Ich frage die Landesregierung:
Welche Möglichkeiten sieht die Landesregierung in ihrem Verantwortungsbereich, um ein Scheitern des Projektes noch zu verhindern?
Antwort der Landesregierung:
Ich bedauere es außerordentlich, dass dieses innovative Projekt am Markt nicht realisiert werden kann.

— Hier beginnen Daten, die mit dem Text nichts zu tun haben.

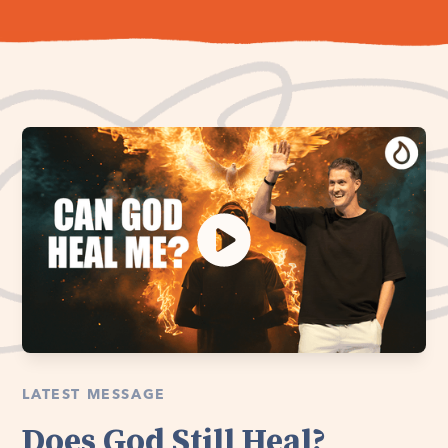
LATEST MESSAGE
Does God Still Heal?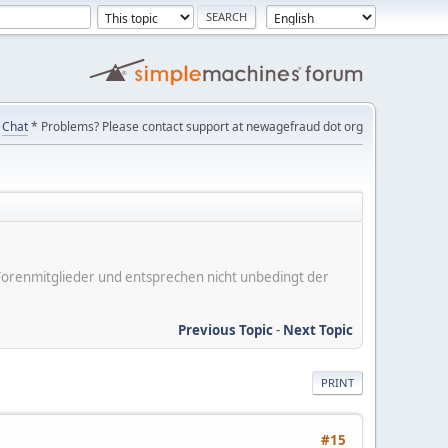
Chat
* Problems? Please contact support at newagefraud dot org
er Forenmitglieder und entsprechen nicht unbedingt der
Previous Topic
-
Next Topic
PRINT
#15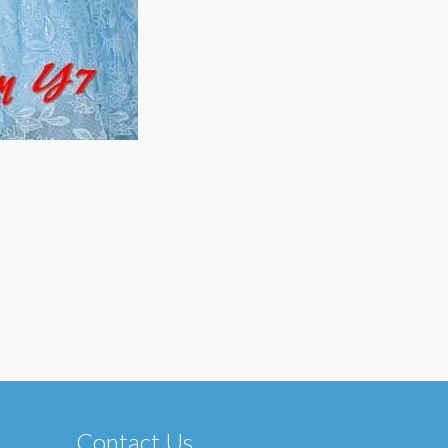
Contact Us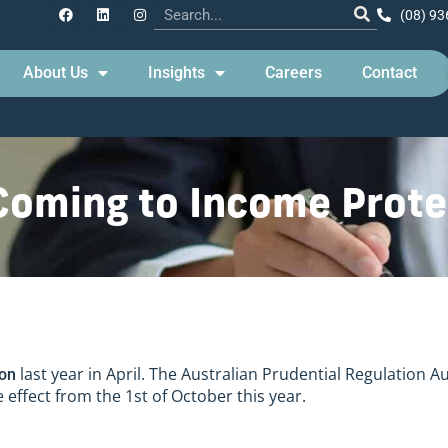
(08) 93
About Us
Insights
Careers
Contact
Coming to Income Prote
last year in April. The Australian Prudential Regulation A
ion
 effect from the 1st of October this year.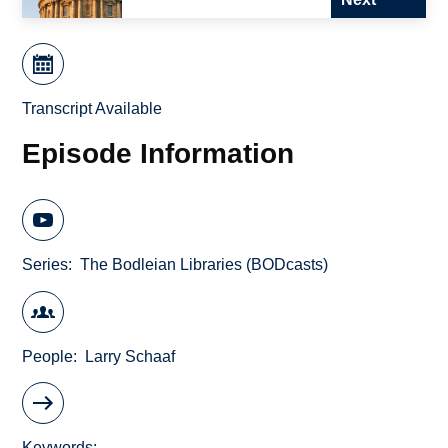
Transcript Available
Episode Information
Series
The Bodleian Libraries (BODcasts)
People
Larry Schaaf
Keywords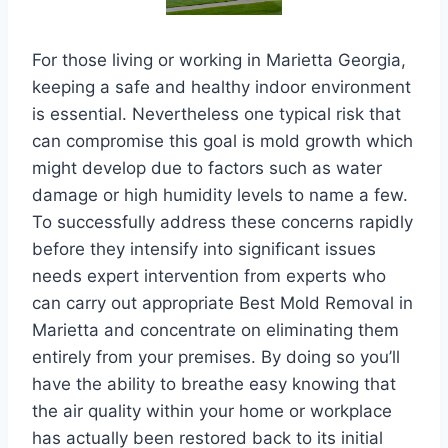
For those living or working in Marietta Georgia,
keeping a safe and healthy indoor environment
is essential. Nevertheless one typical risk that
can compromise this goal is mold growth which
might develop due to factors such as water
damage or high humidity levels to name a few.
To successfully address these concerns rapidly
before they intensify into significant issues
needs expert intervention from experts who
can carry out appropriate Best Mold Removal in
Marietta and concentrate on eliminating them
entirely from your premises. By doing so you’ll
have the ability to breathe easy knowing that
the air quality within your home or workplace
has actually been restored back to its initial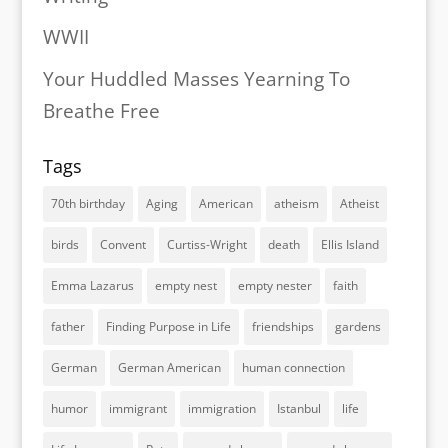
WWII
Your Huddled Masses Yearning To
Breathe Free
Tags
70th birthday
Aging
American
atheism
Atheist
birds
Convent
Curtiss-Wright
death
Ellis Island
Emma Lazarus
empty nest
empty nester
faith
father
Finding Purpose in Life
friendships
gardens
German
German American
human connection
humor
immigrant
immigration
Istanbul
life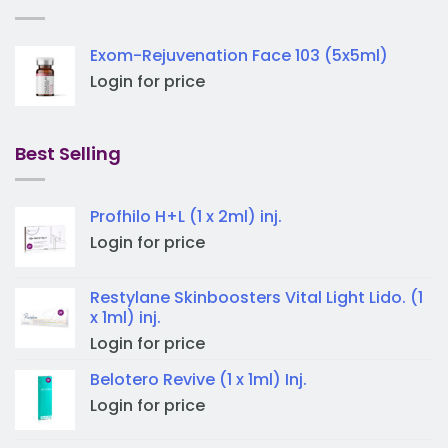
Exom-Rejuvenation Face 103 (5x5ml)
Login for price
Best Selling
Profhilo H+L (1 x 2ml) inj.
Login for price
Restylane Skinboosters Vital Light Lido. (1
x 1ml) inj.
Login for price
Belotero Revive (1 x 1ml) Inj.
Login for price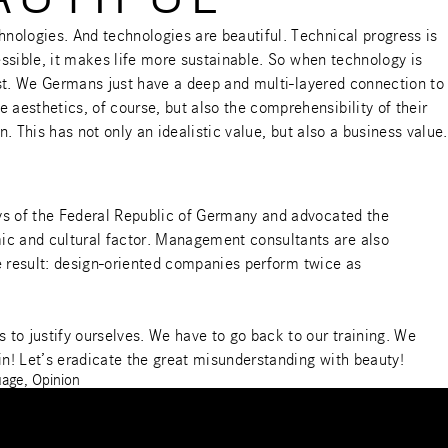
nologies. And technologies are beautiful. Technical progress is
essible, it makes life more sustainable. So when technology is
unst. We Germans just have a deep and multi-layered connection to
aesthetics, of course, but also the comprehensibility of their
n. This has not only an idealistic value, but also a business value.
ays of the Federal Republic of Germany and advocated the
ic and cultural factor. Management consultants are also
he result: design-oriented companies perform twice as
to justify ourselves. We have to go back to our training. We
in! Let’s eradicate the great misunderstanding with beauty!
uage
,
Opinion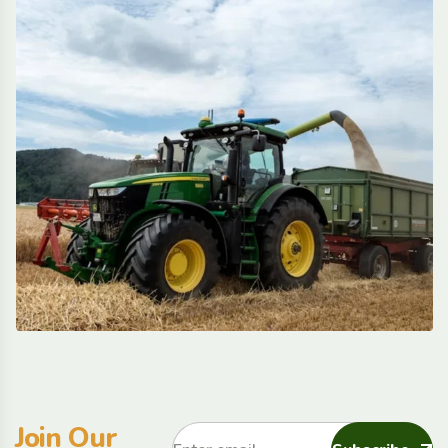
Join Our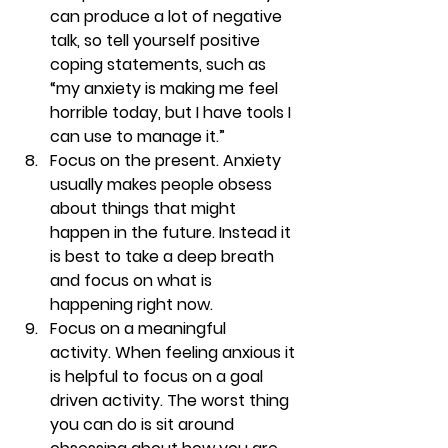
can produce a lot of negative 
talk, so tell yourself positive 
coping statements, such as 
“my anxiety is making me feel 
horrible today, but I have tools I 
can use to manage it.”
Focus on the present. 
Anxiety 
usually makes people obsess 
about things that might 
happen in the future. Instead it 
is best to take a deep breath 
and focus on what is 
happening right now.
Focus on a meaningful 
activity. 
When feeling anxious it 
is helpful to focus on a goal 
driven activity. The worst thing 
you can do is sit around 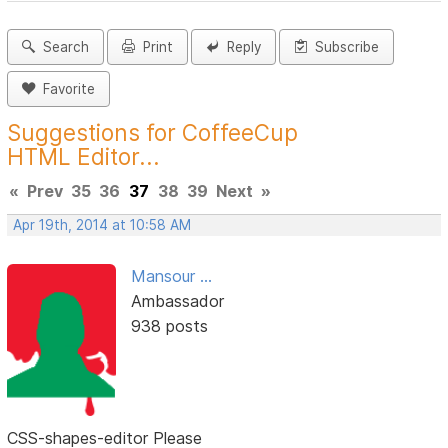
Search
Print
Reply
Subscribe
Favorite
Suggestions for CoffeeCup
HTML Editor...
«
Prev
35
36
37
38
39
Next
»
Apr 19th, 2014 at 10:58 AM
Mansour ...
Ambassador
938 posts
CSS-shapes-editor Please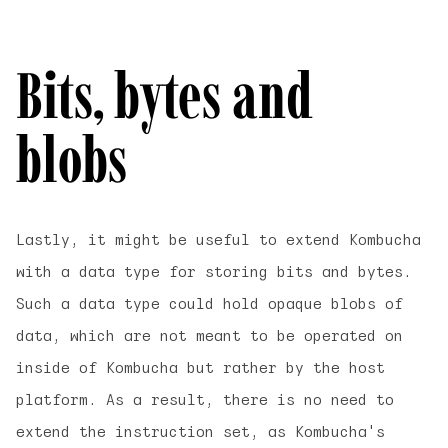
Bits, bytes and
blobs
Lastly, it might be useful to extend Kombucha
with a data type for storing bits and bytes.
Such a data type could hold opaque blobs of
data, which are not meant to be operated on
inside of Kombucha but rather by the host
platform. As a result, there is no need to
extend the instruction set, as Kombucha's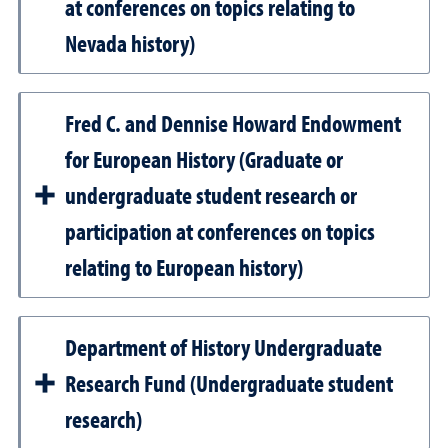
at conferences on topics relating to
Nevada history)
Fred C. and Dennise Howard Endowment
for European History (Graduate or
undergraduate student research or
participation at conferences on topics
relating to European history)
Department of History Undergraduate
Research Fund (Undergraduate student
research)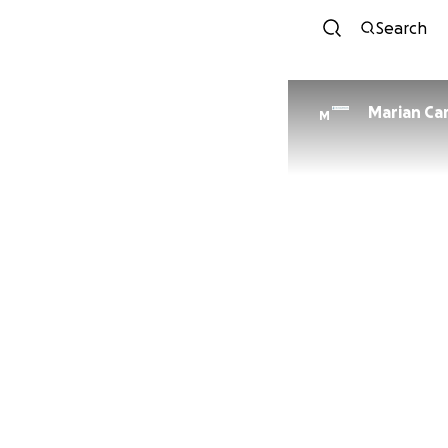
Search
Marian Ca
M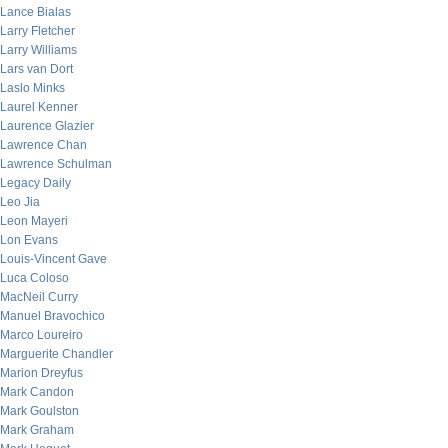
Lance Bialas
Larry Fletcher
Larry Williams
Lars van Dort
Laslo Minks
Laurel Kenner
Laurence Glazier
Lawrence Chan
Lawrence Schulman
Legacy Daily
Leo Jia
Leon Mayeri
Lon Evans
Louis-Vincent Gave
Luca Coloso
MacNeil Curry
Manuel Bravochico
Marco Loureiro
Marguerite Chandler
Marion Dreyfus
Mark Candon
Mark Goulston
Mark Graham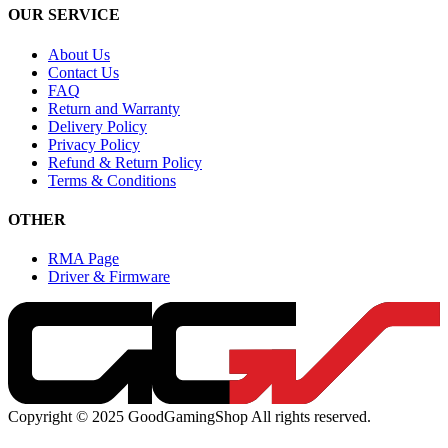
OUR SERVICE
About Us
Contact Us
FAQ
Return and Warranty
Delivery Policy
Privacy Policy
Refund & Return Policy
Terms & Conditions
OTHER
RMA Page
Driver & Firmware
Copyright © 2025 GoodGamingShop All rights reserved.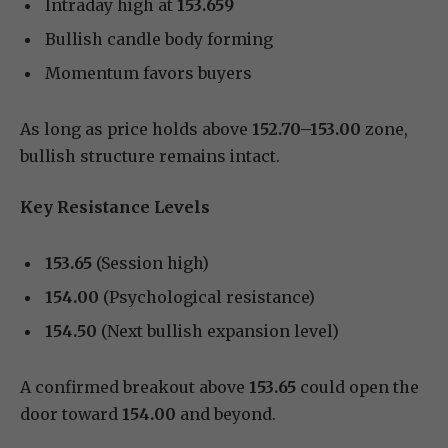
Intraday high at
153.659
Bullish candle body forming
Momentum favors buyers
As long as price holds above
152.70–153.00
zone,
bullish structure remains intact.
Key Resistance Levels
153.65
(Session high)
154.00
(Psychological resistance)
154.50
(Next bullish expansion level)
A confirmed breakout above
153.65
could open the
door toward
154.00
and beyond.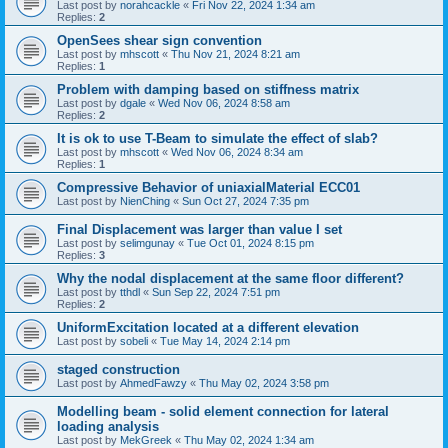
Last post by
norahcackle
«
Fri Nov 22, 2024 1:34 am
Replies:
2
OpenSees shear sign convention
Last post by
mhscott
«
Thu Nov 21, 2024 8:21 am
Replies:
1
Problem with damping based on stiffness matrix
Last post by
dgale
«
Wed Nov 06, 2024 8:58 am
Replies:
2
It is ok to use T-Beam to simulate the effect of slab?
Last post by
mhscott
«
Wed Nov 06, 2024 8:34 am
Replies:
1
Compressive Behavior of uniaxialMaterial ECC01
Last post by
NienChing
«
Sun Oct 27, 2024 7:35 pm
Final Displacement was larger than value I set
Last post by
selimgunay
«
Tue Oct 01, 2024 8:15 pm
Replies:
3
Why the nodal displacement at the same floor different?
Last post by
tthdl
«
Sun Sep 22, 2024 7:51 pm
Replies:
2
UniformExcitation located at a different elevation
Last post by
sobeli
«
Tue May 14, 2024 2:14 pm
staged construction
Last post by
AhmedFawzy
«
Thu May 02, 2024 3:58 pm
Modelling beam - solid element connection for lateral
loading analysis
Last post by
MekGreek
«
Thu May 02, 2024 1:34 am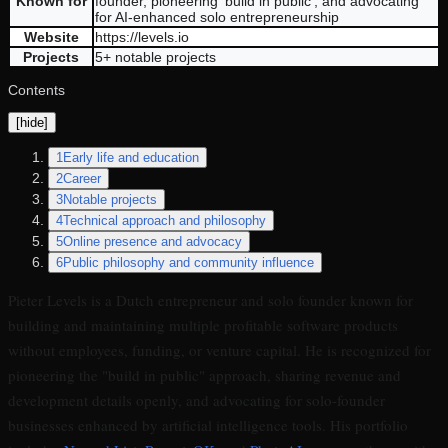
Known for
founder, pioneering 'build in public', and advocating
for AI-enhanced solo entrepreneurship
Website
https://levels.io
Projects
5+ notable projects
Contents
[
hide
]
1
Early life and education
2
Career
3
Notable projects
4
Technical approach and philosophy
5
Online presence and advocacy
6
Public philosophy and community influence
Pieter Levels is a Dutch entrepreneur and solo founder known for
building and maintaining multiple profitable software products
without employees, funding, or venture capital. He is recognized for
pioneering the "build in public" approach, sharing revenue and
development details openly, and advocating for solo-founder
businesses enhanced by artificial intelligence tools. His portfolio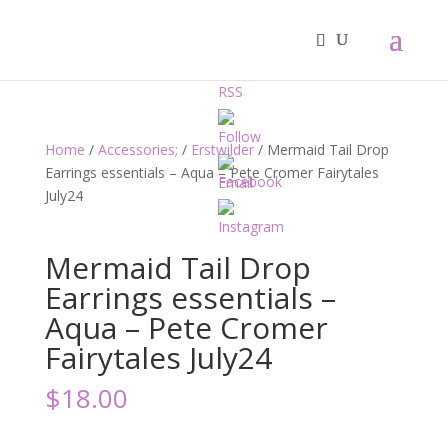
Home
/
Accessories;
/
Erstwilder
/ Mermaid Tail Drop
Earrings essentials – Aqua – Pete Cromer Fairytales
July24
Mermaid Tail Drop
Earrings essentials –
Aqua – Pete Cromer
Fairytales July24
$
18.00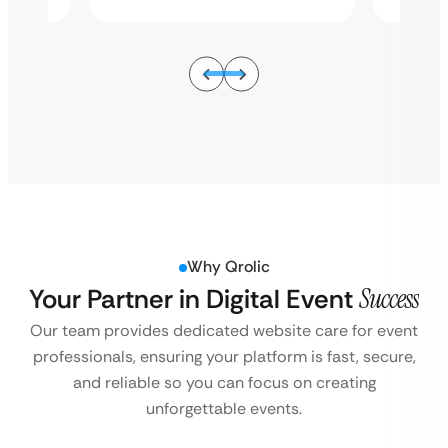
Why Qrolic
Your Partner in Digital Event
Success
Our team provides dedicated website care for event
professionals, ensuring your platform is fast, secure,
and reliable so you can focus on creating
unforgettable events.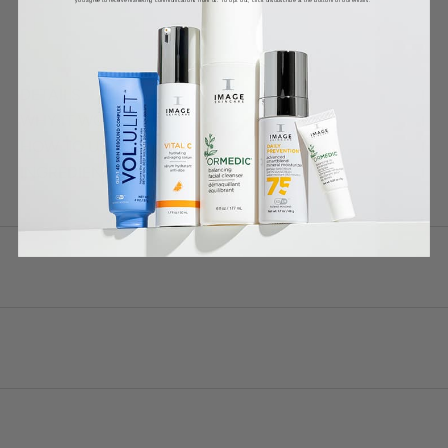
DETAILS
WHY IT WORKS
HOW TO USE
INGREDIENTS *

Das erste Vergabeverfahren ist daran gescheitert, dass kein Bewerber ein Angebot abgegeben hat. Trotz dieses extrem negativen Zeichens wurde das Projekt weiterverfolgt und mit dem Bund ein zweites Verfahren vereinbart. Im Vorfeld dieses zweiten Vergabeverfahrens wurden alle erdenklichen Möglichkeiten untersucht, um dem Projekt im zweiten Anlauf zum Erfolg zu verhelfen. Dazu gehörte auch der Einsatz von Landesmitteln.
Allerdings hat auch das zweite Verfahren keinen Erfolg gehabt. Der einzige Inves-tor erfüllte die Zugangsbedingungen nicht.